If you are sick, feeling sick, or have been near someone who gets sick, please stay home.

As many of you know, the Tubby Hook Paddle Company is primarily Julie McCoy. That is who is writing this. I care about each of my clients, many of whom are also friends. I want everyone to avoid what is statistically becoming unavoidable. Stay safe, be well, and if you have to be outdoors, considering sitting in a boat of your own, hundreds of yards from “civilization”.

Weekend Class in June

Learning at Lake Sebago.

I (Julie) was hoping to get some events together in April, but unfortunately a drysuit repair is going to take a few weeks, so no on-water activities until May.

That said, I’ve super-excited to say my fourth annual weekend-long kayak touring course at Lake Sebago is set for the weekend of June 22-23. You can register here.

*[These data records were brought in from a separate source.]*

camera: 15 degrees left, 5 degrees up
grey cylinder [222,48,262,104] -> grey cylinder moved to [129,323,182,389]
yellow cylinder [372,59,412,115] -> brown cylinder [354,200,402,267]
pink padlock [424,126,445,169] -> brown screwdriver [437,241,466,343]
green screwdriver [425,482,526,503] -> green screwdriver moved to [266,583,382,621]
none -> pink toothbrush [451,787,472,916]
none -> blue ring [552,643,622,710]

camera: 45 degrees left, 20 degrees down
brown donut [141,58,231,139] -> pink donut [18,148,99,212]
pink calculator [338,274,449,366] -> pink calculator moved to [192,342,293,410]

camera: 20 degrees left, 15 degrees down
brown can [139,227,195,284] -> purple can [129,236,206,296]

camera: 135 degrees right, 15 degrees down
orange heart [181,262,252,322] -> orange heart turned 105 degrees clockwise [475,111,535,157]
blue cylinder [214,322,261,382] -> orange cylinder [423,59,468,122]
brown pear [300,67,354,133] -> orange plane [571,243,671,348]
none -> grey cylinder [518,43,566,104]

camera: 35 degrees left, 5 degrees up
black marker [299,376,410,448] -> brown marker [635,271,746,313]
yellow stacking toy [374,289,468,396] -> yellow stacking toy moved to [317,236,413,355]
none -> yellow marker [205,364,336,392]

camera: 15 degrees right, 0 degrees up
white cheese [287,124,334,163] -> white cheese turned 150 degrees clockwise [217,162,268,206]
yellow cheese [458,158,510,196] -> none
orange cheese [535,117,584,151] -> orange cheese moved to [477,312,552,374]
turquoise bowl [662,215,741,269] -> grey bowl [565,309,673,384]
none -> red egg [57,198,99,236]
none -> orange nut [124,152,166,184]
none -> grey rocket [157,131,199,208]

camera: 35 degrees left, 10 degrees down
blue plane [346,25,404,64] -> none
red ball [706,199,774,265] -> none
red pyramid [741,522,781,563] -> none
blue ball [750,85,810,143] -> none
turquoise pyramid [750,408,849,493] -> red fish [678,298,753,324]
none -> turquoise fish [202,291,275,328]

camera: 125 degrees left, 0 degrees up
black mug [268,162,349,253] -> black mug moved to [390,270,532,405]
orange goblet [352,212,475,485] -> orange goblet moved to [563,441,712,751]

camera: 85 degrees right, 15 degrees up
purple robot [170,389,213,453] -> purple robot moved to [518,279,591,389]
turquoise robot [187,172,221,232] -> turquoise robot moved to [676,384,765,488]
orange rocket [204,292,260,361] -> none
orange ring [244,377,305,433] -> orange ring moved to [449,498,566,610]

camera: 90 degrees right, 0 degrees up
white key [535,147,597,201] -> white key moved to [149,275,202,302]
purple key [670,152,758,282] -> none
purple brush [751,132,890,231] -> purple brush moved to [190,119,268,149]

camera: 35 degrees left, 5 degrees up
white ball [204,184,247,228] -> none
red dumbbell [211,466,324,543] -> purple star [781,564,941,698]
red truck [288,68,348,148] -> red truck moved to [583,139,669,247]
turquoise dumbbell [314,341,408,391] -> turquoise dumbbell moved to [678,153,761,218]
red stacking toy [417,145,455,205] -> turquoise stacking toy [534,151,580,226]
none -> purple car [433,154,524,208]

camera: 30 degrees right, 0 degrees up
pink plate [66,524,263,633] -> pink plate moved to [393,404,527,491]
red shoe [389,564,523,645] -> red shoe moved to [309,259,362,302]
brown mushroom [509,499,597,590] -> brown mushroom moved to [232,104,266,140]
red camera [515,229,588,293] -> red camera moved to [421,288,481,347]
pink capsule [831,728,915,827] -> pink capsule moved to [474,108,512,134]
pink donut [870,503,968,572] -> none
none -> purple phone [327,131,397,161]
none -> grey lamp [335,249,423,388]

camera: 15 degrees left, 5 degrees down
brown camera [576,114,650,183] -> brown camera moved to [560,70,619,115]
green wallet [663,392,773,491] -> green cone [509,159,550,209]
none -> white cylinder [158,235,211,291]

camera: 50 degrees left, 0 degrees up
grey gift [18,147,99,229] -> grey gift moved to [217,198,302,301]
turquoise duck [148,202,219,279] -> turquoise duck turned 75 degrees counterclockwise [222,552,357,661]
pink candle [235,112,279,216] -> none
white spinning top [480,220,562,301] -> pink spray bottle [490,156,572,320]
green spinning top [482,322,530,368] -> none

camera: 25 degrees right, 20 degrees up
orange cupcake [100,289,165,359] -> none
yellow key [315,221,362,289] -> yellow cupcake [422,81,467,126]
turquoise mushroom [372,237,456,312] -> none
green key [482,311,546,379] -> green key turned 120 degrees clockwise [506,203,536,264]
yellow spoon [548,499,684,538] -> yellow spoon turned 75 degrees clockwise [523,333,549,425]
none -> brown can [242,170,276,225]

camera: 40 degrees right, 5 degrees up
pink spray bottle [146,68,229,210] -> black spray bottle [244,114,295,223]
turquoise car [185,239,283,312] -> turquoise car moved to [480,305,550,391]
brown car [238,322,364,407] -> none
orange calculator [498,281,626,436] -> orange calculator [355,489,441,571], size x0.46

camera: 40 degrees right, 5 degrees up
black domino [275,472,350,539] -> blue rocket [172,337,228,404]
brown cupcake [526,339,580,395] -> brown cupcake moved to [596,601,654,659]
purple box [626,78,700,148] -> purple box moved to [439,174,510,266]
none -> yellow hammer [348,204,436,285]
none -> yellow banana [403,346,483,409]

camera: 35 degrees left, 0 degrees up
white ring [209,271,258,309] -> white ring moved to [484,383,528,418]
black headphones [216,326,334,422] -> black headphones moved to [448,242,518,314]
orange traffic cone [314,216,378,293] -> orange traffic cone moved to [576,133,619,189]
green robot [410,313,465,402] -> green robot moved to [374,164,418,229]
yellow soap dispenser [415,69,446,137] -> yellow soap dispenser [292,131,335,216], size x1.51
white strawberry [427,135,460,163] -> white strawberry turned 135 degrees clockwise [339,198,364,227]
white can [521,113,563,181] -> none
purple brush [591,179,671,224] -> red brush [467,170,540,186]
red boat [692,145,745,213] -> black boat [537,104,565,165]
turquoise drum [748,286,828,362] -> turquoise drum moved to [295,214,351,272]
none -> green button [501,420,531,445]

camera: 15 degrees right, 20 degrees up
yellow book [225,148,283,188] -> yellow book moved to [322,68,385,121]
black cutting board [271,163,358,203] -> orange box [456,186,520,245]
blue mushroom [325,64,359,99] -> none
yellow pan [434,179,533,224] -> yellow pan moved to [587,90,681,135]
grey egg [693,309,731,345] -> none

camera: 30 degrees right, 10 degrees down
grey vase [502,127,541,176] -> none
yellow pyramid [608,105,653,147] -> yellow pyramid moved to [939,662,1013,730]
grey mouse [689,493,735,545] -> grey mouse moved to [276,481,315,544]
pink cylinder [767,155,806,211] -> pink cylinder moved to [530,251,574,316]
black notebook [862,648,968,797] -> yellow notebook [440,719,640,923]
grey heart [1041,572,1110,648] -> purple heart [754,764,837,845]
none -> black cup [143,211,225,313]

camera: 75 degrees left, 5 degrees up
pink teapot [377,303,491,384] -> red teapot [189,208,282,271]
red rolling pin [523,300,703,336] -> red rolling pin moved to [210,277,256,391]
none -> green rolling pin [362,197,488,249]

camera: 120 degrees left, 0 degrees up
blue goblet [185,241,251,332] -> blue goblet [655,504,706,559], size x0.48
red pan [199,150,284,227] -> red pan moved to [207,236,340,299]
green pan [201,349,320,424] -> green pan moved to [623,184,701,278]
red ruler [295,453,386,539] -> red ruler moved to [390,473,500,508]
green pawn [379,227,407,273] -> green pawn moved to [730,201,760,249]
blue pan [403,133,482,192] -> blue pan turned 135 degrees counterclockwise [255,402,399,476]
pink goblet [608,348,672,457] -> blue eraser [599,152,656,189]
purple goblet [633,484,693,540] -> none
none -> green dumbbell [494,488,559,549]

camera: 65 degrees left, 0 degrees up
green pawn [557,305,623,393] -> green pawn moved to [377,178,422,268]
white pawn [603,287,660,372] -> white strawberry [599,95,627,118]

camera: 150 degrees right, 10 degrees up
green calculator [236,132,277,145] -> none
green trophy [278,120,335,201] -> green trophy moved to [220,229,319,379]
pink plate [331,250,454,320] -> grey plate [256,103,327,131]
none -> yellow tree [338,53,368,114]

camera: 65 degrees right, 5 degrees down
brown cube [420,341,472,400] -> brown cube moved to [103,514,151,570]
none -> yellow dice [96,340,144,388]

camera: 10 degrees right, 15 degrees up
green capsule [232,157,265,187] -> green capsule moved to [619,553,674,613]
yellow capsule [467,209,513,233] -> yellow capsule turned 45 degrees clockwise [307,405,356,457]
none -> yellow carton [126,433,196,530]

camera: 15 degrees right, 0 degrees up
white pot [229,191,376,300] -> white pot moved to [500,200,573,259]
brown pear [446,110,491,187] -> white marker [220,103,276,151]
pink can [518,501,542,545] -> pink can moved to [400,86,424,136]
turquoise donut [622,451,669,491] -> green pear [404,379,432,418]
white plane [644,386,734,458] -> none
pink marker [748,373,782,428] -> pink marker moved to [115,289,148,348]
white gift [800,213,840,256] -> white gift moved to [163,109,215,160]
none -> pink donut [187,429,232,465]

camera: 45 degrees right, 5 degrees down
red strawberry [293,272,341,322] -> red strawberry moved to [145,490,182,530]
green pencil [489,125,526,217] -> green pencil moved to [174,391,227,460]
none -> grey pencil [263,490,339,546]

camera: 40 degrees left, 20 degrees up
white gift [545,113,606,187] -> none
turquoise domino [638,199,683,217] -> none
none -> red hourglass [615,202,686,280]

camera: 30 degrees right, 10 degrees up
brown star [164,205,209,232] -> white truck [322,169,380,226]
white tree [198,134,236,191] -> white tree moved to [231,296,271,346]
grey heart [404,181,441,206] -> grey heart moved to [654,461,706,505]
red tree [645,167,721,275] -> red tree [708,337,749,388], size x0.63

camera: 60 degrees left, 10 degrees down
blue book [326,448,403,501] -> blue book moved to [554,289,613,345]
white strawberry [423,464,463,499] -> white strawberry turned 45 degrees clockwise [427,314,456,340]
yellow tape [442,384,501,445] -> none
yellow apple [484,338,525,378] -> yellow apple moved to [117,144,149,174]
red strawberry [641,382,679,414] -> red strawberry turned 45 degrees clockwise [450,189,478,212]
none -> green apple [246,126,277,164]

In addition to the course, I’ve rented a cabin for participants to opt-in to stay at Friday and Saturday nights. There’s a refrigerator and stove for preparing meals, and the lake is a great getaway from urban life. I can also provide boats and a limited set of rental equipment.

The course is essentially the American Canoe Association’s “L2” skills curriculuum, covering strokes and rescues. The ACA’s sample syllabus lists the course as being do-able in about a day, leading to a common question I get, almost every year: why is this course a two-day course?

The main reason is that it’s a lot of material to cover, and cramming it all into a day is a bit of a smash-up. I’ve taught the course in a single day, in the past, and it becomes a long day. Students who I continued working with afterwards would remark that they didn’t feel everything stuck, and they spent more time in subsequent sessions honing in on the details.

So, that’s one approach. What I prefer is to dedicate the better part of a weekend, allowing more time for practice, for reflection, and for participants to let their synapses fire on their own. It takes more time and a bit of patience, but pays off in a stronger foundation for the long haul.